Un avion militaire de l’armée de l’air nigériane a effectué un atterrissage d’urgence à Bobo-Dioulasso, ravivant les tensions déjà vives entre le Nigeria et l’Alliance des États du Sahel (AES), alors que la région est secouée par une nouvelle crise politique au Bénin.
Le ministre burkinabè de l’Administration territoriale, Émile Zerbo, a annoncé lundi sur la télévision nationale qu’un aéronef de type C130 avait été contraint de se poser le 8 décembre 2025 dans l’ouest du Burkina Faso en raison d’un incident en vol. Selon le communiqué lu au nom du général Assimi Goïta, président en exercice de la Confédération, l’appareil traversait l’espace aérien burkinabè sans autorisation préalable.
L’avion transportait deux membres d’équipage et neuf soldats nigérians. Une enquête ouverte par les autorités burkinabè a confirmé « l’absence d’autorisation de survol », qualifiant l’épisode de violation manifeste de l’espace aérien confédéral.

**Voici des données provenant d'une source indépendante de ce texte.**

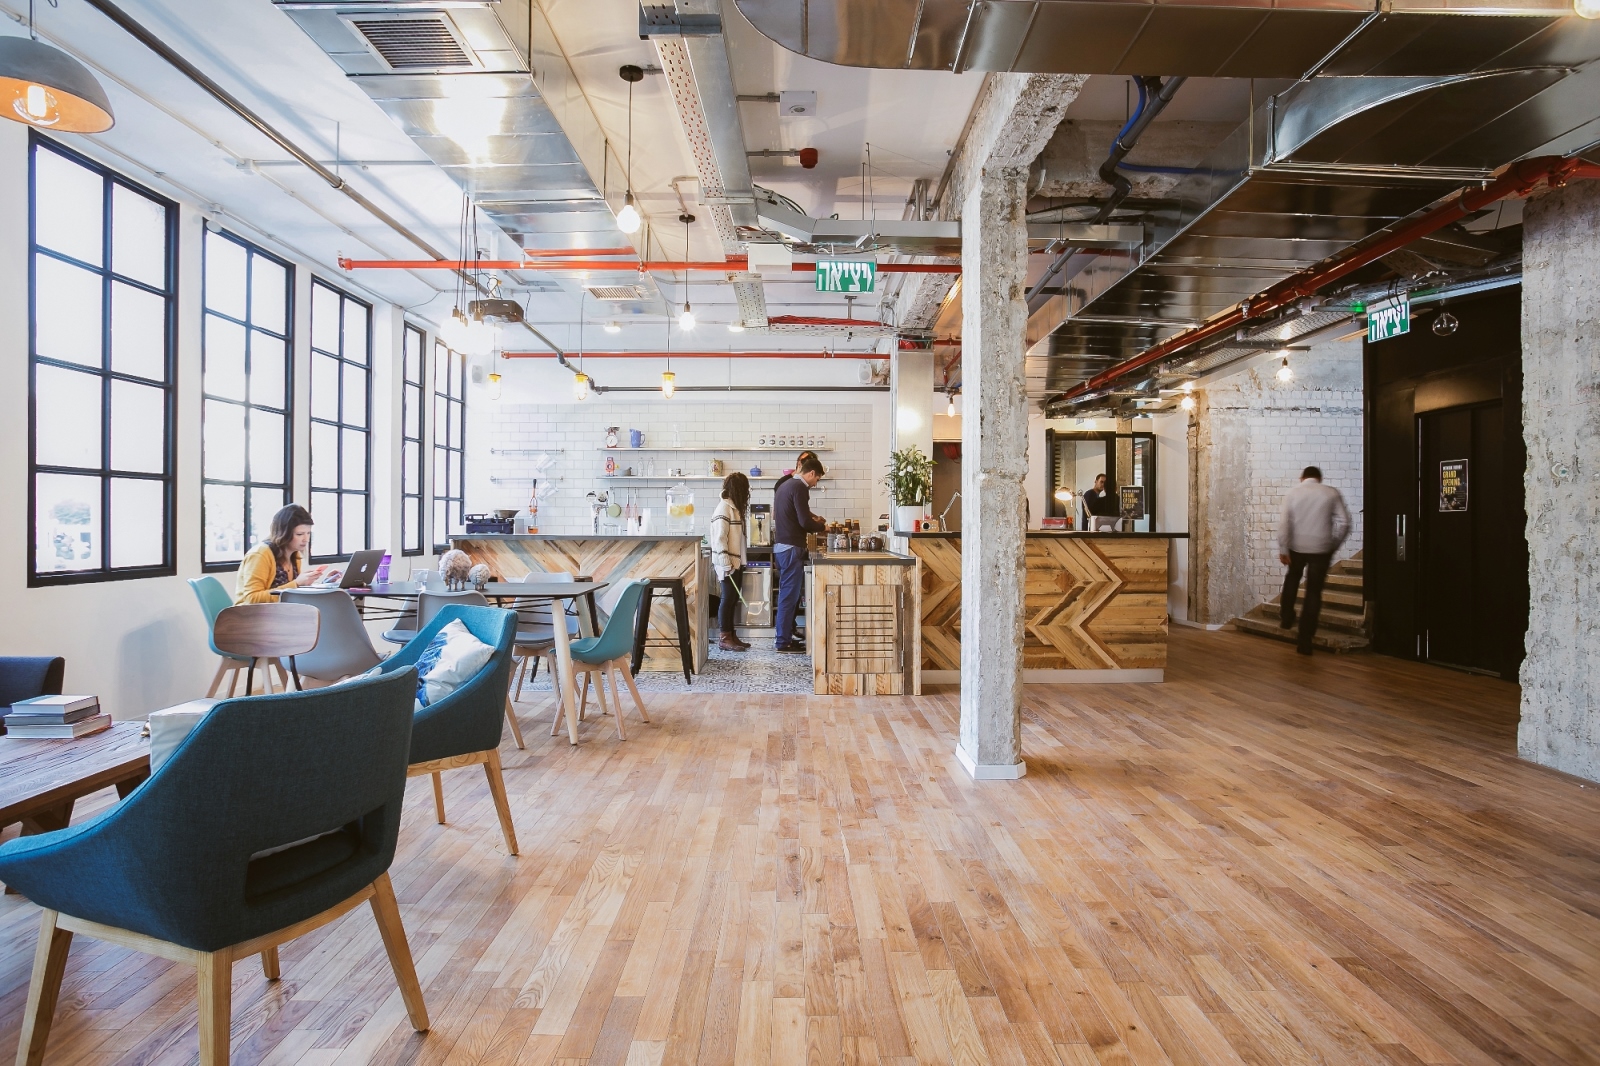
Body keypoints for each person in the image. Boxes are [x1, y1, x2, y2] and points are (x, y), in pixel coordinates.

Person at [1278, 466, 1352, 655]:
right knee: (1313, 592)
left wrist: (1283, 548)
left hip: (1297, 546)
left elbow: (1285, 523)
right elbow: (1344, 522)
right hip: (1321, 548)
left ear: (1302, 477)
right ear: (1319, 478)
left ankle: (1286, 616)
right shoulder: (1331, 493)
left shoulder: (1293, 493)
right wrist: (1333, 544)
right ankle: (1305, 640)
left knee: (1293, 578)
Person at [772, 455, 827, 652]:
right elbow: (804, 521)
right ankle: (782, 641)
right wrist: (820, 526)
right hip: (791, 548)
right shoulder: (800, 487)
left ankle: (784, 637)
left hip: (782, 547)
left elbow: (796, 515)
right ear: (811, 473)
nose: (815, 483)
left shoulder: (785, 486)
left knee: (788, 596)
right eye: (817, 479)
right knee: (789, 597)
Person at [234, 504, 332, 604]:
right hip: (250, 617)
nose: (306, 539)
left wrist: (325, 584)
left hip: (279, 615)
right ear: (284, 533)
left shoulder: (294, 555)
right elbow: (252, 599)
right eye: (299, 534)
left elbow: (293, 595)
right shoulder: (260, 554)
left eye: (308, 533)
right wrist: (296, 583)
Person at [709, 472, 752, 653]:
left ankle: (732, 635)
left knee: (733, 600)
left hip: (736, 561)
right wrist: (726, 562)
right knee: (727, 600)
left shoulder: (733, 508)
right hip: (727, 562)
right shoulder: (724, 509)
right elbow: (720, 538)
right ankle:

Un incident qui intervient après l’intervention militaire du Nigeria au Bénin
Cette intrusion aérienne survient au lendemain du déploiement de moyens militaires nigérians au Bénin, à la suite de la tentative de destitution du président Patrice Talon par un groupe de soldats. Abuja affirme être intervenu à la demande du gouvernement béninois, dans le cadre des mécanismes de la Cédéao.
Mais pour l’AES — qui regroupe le Mali, le Burkina Faso et le Niger et qui a quitté la Cédéao début 2025 — cette nouvelle opération nigériane alimente un climat de méfiance croissant entre les deux blocs, dont les relations diplomatiques sont gelées depuis des mois.
Menaces de riposte contre les aéronefs non autorisés
Dans son communiqué, l’AES condamne « avec la plus grande fermeté » un acte jugé « inamical » et « contraire au droit international ainsi qu’aux règles de l’aviation civile et militaire ». L’alliance annonce avoir renforcé la surveillance de son ciel.
Ses systèmes de défense, selon le texte, ont été placés en alerte maximale et sont « autorisés à neutraliser tout aéronef non identifié » pénétrant son espace aérien, conformément à une doctrine adoptée en décembre 2024.
Une région de plus en plus instable
Cet incident s’ajoute à une série de crises politiques et sécuritaires qui fragilisent l’espace ouest-africain. Entre changements de régimes, ruptures diplomatiques et interventions militaires, la fracture entre États membres de la Cédéao et pays de l’AES ne cesse de s’élargir, laissant planer le risque d’une escalade entre voisins autrefois étroitement liés.